About this exercise: Find the line containing "M106 2112 122" in the records below. Copy exactly that line and each one after it, ending at the line containing "M853 1398 851", and nothing more.

Material supplied:
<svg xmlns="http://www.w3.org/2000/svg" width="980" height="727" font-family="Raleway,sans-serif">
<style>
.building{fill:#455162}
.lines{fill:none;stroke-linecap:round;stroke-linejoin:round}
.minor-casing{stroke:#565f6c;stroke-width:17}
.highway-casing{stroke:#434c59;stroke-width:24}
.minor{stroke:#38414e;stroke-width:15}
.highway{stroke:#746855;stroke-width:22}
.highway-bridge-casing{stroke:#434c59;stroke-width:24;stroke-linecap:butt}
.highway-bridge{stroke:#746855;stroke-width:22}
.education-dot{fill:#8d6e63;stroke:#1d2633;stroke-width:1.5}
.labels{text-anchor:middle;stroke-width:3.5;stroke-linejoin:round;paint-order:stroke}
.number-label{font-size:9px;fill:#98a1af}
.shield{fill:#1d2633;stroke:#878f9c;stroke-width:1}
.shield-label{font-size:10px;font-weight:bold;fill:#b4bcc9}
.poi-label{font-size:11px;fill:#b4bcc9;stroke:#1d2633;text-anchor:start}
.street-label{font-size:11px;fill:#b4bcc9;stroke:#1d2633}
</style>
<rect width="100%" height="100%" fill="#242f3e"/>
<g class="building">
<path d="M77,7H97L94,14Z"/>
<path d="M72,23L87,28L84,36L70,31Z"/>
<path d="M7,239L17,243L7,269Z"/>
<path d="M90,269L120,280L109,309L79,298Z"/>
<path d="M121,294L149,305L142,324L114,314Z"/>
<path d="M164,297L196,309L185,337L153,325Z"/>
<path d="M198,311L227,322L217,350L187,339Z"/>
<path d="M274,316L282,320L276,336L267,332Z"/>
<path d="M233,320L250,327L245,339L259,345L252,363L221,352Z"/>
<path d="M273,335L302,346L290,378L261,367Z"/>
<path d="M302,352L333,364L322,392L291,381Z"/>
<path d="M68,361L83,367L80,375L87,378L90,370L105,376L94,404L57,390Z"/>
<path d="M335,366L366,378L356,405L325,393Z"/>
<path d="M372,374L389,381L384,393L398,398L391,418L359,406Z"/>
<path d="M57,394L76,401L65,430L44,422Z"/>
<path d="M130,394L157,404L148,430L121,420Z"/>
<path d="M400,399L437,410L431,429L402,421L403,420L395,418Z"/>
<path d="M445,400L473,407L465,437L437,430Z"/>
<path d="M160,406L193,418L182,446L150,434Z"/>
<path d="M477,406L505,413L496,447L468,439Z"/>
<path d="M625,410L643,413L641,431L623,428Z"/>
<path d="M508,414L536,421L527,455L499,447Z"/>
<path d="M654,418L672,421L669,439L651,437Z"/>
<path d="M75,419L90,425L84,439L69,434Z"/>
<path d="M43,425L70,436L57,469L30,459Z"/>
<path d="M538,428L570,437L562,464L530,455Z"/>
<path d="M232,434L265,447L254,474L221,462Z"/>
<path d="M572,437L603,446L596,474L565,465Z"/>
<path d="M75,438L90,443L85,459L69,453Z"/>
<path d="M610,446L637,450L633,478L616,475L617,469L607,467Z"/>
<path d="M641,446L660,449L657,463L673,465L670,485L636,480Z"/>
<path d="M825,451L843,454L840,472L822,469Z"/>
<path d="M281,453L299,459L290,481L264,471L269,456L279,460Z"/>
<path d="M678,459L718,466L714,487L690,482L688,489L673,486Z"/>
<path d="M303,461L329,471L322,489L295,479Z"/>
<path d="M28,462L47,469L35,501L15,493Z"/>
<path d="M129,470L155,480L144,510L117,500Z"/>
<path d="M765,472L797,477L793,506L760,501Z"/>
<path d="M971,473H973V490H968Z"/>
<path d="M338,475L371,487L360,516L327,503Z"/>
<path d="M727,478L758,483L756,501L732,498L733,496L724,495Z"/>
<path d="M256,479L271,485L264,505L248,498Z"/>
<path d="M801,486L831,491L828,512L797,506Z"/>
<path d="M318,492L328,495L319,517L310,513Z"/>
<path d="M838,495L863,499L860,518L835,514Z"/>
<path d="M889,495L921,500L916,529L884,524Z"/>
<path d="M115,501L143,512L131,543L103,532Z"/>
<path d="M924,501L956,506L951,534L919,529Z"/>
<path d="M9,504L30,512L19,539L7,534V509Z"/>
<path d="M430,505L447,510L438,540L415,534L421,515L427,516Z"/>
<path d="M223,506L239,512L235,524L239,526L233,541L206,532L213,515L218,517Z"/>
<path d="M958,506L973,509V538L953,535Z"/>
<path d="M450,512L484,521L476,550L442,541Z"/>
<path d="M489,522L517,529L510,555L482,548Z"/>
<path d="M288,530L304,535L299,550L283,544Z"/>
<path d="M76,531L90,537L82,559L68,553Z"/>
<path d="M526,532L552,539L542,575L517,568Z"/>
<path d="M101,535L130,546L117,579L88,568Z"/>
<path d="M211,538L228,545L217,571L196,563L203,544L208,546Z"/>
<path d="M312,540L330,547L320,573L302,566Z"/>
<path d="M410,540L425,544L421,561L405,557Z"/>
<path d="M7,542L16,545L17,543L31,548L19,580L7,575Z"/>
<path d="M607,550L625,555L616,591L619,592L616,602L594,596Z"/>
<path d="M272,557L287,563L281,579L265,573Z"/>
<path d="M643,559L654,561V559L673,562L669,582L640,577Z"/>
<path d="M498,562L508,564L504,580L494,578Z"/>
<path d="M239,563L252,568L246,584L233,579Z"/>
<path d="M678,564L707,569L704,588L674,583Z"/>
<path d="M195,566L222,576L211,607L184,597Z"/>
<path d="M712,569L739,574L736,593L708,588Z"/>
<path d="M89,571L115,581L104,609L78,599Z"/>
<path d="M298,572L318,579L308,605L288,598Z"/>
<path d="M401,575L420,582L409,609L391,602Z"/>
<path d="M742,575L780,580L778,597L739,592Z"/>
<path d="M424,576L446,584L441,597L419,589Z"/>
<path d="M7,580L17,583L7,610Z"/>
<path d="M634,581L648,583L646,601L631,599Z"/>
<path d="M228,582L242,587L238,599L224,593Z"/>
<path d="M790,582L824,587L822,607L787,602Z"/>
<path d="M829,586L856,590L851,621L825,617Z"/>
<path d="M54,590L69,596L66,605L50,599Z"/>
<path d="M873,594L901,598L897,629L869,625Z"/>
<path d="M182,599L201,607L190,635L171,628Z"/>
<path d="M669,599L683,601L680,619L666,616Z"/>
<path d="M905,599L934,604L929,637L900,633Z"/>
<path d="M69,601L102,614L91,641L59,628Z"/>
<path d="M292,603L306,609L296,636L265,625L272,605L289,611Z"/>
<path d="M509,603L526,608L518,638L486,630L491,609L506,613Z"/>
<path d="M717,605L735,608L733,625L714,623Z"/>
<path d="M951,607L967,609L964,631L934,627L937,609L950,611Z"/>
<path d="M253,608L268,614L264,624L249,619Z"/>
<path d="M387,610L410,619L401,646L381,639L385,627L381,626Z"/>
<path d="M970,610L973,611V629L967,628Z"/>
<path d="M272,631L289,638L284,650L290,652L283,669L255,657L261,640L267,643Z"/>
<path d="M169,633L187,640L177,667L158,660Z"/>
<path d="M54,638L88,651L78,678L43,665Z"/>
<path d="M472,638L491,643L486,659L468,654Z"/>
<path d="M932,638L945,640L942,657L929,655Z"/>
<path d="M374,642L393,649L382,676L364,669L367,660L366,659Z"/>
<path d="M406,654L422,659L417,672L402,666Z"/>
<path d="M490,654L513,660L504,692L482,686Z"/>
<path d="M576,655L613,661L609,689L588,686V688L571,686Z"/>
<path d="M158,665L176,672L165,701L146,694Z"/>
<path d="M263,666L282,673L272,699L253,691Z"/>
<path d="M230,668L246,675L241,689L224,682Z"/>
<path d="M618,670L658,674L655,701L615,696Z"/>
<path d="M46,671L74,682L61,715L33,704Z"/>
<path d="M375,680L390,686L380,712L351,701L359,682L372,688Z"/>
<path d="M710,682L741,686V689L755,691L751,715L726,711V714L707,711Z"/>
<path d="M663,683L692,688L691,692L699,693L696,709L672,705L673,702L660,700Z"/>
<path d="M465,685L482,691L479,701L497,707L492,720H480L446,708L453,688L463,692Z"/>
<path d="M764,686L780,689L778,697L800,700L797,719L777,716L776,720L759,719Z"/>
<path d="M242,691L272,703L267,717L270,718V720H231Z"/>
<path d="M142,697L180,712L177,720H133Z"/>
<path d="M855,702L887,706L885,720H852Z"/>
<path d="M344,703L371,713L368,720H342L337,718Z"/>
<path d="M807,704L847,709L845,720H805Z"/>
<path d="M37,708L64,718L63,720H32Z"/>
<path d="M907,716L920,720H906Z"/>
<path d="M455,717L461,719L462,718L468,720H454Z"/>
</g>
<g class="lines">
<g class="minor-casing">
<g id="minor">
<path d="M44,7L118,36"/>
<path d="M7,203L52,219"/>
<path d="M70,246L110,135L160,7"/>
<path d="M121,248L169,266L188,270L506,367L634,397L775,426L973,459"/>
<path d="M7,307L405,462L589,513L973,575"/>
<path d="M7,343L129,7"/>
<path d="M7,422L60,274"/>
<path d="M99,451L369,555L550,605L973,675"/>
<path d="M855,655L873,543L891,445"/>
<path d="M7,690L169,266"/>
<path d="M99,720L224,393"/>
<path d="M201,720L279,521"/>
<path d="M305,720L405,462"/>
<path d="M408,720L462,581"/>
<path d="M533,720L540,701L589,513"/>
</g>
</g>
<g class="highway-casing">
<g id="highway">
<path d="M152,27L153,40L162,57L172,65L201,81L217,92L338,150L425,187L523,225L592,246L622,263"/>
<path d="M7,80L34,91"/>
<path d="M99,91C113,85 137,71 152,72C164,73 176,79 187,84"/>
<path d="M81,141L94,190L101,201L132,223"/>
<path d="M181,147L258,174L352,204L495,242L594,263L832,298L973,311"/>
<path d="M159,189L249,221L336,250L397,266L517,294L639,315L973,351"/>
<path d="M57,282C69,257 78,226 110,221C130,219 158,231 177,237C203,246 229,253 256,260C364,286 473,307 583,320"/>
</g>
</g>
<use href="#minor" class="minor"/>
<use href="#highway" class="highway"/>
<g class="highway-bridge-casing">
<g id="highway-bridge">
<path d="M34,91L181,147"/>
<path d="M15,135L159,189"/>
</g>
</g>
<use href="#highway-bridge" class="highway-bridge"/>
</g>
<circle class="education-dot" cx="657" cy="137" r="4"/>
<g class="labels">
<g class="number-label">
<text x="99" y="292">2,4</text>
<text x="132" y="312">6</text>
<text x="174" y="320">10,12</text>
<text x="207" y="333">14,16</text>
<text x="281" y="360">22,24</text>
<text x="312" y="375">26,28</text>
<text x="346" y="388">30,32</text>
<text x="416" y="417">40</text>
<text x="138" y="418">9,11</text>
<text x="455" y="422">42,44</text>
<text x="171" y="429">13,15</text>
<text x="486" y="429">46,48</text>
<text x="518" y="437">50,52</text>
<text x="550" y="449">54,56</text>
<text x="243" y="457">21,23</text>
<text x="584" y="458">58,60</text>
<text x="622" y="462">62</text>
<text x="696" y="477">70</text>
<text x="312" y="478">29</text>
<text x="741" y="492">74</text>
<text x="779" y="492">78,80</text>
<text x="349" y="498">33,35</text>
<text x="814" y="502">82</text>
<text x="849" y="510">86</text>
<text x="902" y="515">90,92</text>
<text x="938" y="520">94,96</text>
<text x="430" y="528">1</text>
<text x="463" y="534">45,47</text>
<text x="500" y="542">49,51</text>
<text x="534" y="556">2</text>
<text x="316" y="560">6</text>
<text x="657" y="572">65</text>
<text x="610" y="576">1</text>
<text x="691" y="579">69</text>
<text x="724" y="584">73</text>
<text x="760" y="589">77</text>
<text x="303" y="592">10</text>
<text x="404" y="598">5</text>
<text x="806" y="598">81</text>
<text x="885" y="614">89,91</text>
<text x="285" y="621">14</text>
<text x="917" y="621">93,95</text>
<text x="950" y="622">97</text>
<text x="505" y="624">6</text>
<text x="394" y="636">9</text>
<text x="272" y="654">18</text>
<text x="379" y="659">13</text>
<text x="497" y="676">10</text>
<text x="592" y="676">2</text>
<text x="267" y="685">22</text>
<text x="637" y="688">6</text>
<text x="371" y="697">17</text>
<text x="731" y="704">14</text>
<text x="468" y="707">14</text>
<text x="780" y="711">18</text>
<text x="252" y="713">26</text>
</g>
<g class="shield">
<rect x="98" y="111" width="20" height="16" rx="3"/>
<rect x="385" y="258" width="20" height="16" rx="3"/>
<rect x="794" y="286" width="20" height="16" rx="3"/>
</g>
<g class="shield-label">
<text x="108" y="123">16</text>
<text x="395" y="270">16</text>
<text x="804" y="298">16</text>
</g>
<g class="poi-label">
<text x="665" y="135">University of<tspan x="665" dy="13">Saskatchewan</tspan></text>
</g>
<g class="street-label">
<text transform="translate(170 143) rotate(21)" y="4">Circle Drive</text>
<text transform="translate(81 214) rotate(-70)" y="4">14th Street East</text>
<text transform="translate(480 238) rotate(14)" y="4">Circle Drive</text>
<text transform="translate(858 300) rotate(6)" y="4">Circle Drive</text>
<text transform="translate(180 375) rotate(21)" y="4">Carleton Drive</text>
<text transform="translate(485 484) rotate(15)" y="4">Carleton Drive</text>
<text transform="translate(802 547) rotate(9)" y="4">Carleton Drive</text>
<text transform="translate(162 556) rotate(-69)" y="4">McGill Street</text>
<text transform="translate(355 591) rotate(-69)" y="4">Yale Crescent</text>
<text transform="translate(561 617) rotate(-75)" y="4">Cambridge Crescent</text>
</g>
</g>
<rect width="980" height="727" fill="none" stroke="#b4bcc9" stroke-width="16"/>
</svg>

---

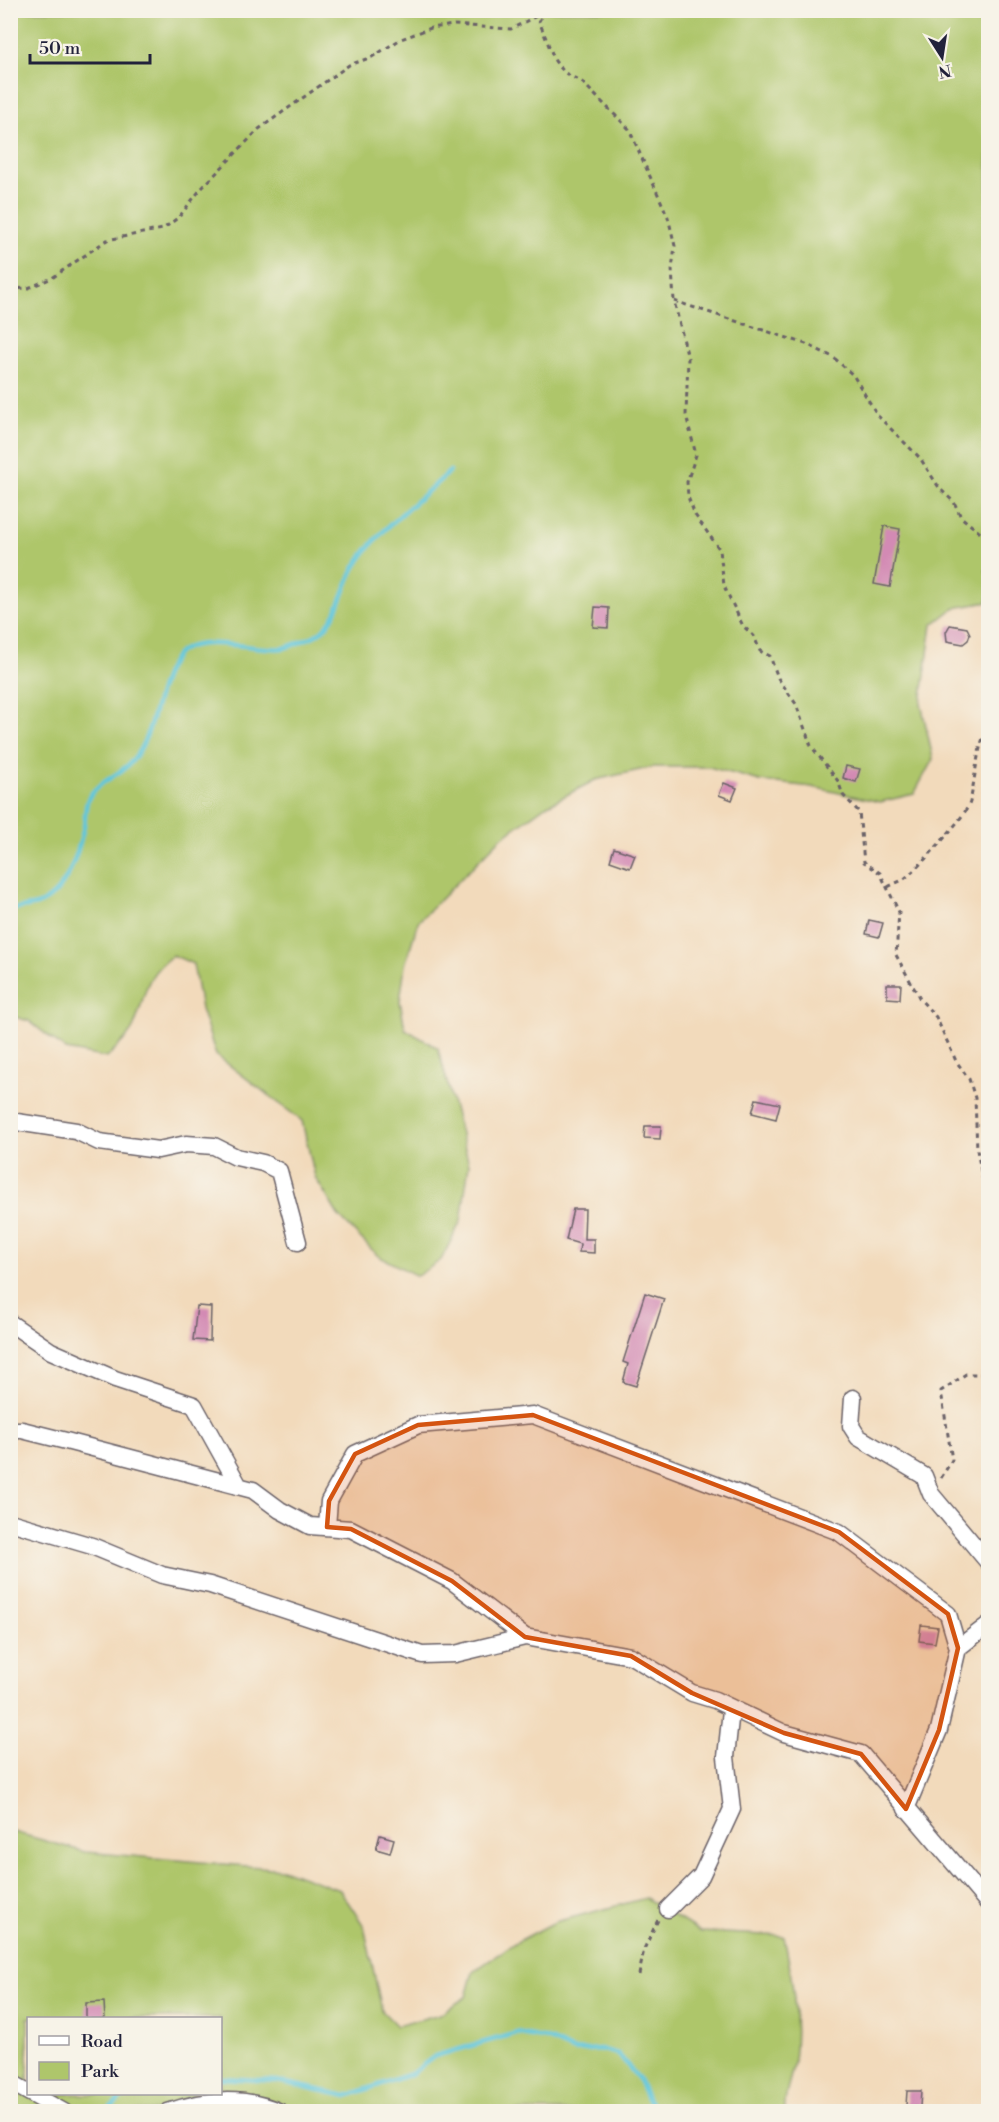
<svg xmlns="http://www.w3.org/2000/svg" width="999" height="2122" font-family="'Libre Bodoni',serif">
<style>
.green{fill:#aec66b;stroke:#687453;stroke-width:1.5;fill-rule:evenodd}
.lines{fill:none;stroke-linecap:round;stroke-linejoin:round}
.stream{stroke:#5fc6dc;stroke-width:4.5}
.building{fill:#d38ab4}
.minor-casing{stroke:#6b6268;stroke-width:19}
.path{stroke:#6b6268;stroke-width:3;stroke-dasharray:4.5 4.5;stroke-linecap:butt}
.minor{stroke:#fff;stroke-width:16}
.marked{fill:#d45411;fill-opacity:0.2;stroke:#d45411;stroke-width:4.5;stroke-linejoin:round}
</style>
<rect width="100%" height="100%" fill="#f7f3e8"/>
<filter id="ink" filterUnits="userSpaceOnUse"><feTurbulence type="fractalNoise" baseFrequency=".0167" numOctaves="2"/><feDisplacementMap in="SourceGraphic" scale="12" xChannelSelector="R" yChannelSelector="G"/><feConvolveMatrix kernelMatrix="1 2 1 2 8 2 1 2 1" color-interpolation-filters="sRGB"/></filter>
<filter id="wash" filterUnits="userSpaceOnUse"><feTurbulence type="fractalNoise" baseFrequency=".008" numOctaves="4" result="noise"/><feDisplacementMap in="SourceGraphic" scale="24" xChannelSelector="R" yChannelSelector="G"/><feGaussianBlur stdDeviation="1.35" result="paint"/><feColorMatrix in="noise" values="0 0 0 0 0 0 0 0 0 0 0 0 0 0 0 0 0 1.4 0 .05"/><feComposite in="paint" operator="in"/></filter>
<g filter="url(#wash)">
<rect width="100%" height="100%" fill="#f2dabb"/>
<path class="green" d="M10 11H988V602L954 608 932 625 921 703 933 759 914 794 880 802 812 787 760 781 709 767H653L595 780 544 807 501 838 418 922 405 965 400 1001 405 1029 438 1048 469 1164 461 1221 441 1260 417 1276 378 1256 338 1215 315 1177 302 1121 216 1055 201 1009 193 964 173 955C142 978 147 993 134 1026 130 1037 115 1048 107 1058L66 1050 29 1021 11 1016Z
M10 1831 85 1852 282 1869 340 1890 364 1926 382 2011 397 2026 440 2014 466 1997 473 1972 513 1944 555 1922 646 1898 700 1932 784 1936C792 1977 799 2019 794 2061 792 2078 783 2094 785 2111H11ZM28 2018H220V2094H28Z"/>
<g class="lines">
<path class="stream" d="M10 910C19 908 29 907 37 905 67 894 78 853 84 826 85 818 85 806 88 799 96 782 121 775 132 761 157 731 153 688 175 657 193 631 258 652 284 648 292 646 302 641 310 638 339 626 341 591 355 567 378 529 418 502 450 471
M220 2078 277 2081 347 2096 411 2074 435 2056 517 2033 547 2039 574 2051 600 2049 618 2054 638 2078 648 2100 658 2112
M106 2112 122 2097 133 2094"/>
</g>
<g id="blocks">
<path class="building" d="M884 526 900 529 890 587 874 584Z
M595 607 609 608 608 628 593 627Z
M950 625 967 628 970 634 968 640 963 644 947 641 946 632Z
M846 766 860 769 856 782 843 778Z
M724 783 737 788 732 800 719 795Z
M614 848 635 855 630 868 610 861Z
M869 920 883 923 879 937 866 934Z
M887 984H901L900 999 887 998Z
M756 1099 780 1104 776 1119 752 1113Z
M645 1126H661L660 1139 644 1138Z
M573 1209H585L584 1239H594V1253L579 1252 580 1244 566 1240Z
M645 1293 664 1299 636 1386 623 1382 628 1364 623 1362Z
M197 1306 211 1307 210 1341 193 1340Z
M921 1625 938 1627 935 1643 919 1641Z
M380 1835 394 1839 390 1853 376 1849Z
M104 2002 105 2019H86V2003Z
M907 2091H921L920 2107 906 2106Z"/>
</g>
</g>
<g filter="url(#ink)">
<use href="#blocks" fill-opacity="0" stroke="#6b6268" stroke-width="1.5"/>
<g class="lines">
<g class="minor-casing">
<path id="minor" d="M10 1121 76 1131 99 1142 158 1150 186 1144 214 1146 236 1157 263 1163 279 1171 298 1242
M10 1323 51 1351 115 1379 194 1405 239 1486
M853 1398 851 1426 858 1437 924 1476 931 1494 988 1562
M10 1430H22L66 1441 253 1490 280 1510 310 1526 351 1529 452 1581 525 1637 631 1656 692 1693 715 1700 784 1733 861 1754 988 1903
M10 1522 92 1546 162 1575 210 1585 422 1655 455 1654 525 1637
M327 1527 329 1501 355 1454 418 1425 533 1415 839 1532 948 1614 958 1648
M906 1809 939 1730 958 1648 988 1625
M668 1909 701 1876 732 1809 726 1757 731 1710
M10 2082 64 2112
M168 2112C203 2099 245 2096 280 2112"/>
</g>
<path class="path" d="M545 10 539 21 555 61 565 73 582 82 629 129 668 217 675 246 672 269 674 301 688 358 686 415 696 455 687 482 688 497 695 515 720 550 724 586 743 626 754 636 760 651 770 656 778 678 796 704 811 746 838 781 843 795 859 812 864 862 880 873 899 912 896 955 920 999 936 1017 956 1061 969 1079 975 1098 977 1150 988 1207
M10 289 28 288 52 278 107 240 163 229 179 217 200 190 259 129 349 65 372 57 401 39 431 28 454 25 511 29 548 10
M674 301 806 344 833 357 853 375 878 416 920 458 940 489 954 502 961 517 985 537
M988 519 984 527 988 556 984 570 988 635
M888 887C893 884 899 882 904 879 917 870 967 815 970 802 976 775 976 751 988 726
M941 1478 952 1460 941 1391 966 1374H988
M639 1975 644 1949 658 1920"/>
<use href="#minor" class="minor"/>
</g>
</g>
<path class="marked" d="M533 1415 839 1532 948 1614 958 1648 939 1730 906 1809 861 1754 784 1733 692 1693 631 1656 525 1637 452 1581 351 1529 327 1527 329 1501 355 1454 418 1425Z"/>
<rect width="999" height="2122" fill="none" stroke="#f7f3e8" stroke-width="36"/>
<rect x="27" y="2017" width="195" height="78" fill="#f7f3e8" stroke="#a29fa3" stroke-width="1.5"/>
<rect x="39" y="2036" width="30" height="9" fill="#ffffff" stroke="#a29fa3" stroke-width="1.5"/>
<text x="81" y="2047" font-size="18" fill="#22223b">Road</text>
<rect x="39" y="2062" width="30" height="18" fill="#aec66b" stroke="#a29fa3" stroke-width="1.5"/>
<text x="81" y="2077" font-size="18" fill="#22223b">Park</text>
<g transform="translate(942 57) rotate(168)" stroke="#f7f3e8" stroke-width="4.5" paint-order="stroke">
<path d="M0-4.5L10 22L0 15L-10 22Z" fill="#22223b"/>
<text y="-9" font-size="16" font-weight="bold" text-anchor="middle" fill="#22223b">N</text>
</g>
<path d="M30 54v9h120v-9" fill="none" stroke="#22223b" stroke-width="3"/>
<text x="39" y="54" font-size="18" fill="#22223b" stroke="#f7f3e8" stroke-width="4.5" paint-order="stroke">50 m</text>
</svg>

Output of the task:
M106 2112 122 2097 133 2094"/>
</g>
<g id="blocks">
<path class="building" d="M884 526 900 529 890 587 874 584Z
M595 607 609 608 608 628 593 627Z
M950 625 967 628 970 634 968 640 963 644 947 641 946 632Z
M846 766 860 769 856 782 843 778Z
M724 783 737 788 732 800 719 795Z
M614 848 635 855 630 868 610 861Z
M869 920 883 923 879 937 866 934Z
M887 984H901L900 999 887 998Z
M756 1099 780 1104 776 1119 752 1113Z
M645 1126H661L660 1139 644 1138Z
M573 1209H585L584 1239H594V1253L579 1252 580 1244 566 1240Z
M645 1293 664 1299 636 1386 623 1382 628 1364 623 1362Z
M197 1306 211 1307 210 1341 193 1340Z
M921 1625 938 1627 935 1643 919 1641Z
M380 1835 394 1839 390 1853 376 1849Z
M104 2002 105 2019H86V2003Z
M907 2091H921L920 2107 906 2106Z"/>
</g>
</g>
<g filter="url(#ink)">
<use href="#blocks" fill-opacity="0" stroke="#6b6268" stroke-width="1.5"/>
<g class="lines">
<g class="minor-casing">
<path id="minor" d="M10 1121 76 1131 99 1142 158 1150 186 1144 214 1146 236 1157 263 1163 279 1171 298 1242
M10 1323 51 1351 115 1379 194 1405 239 1486
M853 1398 851 1426 858 1437 924 1476 931 1494 988 1562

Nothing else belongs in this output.